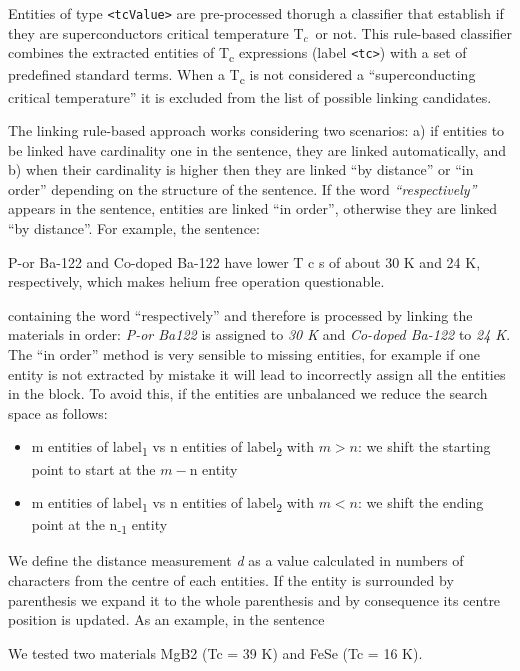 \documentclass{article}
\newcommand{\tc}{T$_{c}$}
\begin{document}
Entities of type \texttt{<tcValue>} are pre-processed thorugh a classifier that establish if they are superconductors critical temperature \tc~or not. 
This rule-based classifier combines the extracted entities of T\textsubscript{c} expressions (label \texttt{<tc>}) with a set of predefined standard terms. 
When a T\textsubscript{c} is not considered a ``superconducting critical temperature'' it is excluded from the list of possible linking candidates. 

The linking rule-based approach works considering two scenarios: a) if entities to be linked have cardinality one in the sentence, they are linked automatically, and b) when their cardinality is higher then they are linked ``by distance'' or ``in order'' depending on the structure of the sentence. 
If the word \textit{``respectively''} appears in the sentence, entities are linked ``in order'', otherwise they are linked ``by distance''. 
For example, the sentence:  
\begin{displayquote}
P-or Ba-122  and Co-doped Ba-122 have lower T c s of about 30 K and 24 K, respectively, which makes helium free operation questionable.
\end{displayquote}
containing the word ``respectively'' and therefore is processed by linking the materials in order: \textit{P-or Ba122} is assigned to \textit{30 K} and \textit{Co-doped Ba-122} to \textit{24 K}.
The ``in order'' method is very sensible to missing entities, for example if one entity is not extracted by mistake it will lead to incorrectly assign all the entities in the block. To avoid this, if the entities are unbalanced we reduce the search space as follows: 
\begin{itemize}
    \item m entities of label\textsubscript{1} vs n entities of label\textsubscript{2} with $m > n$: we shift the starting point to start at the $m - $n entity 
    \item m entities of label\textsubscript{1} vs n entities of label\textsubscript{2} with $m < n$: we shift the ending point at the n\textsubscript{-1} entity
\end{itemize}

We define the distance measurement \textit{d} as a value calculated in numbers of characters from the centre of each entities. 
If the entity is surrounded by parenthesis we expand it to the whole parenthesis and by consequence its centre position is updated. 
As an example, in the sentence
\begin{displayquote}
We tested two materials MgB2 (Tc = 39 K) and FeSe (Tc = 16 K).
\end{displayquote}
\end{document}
===============
## Assigned task
An exact printout of the entries is wanted, covering the first line through the line holding "Entities of type", with pictures kept out of it.

## Task response
 \documentclass{article}
\newcommand{\tc}{T$_{c}$}
\begin{document}
Entities of type \texttt{<tcValue>} are pre-processed thorugh a classifier that establish if they are superconductors critical temperature \tc~or not. 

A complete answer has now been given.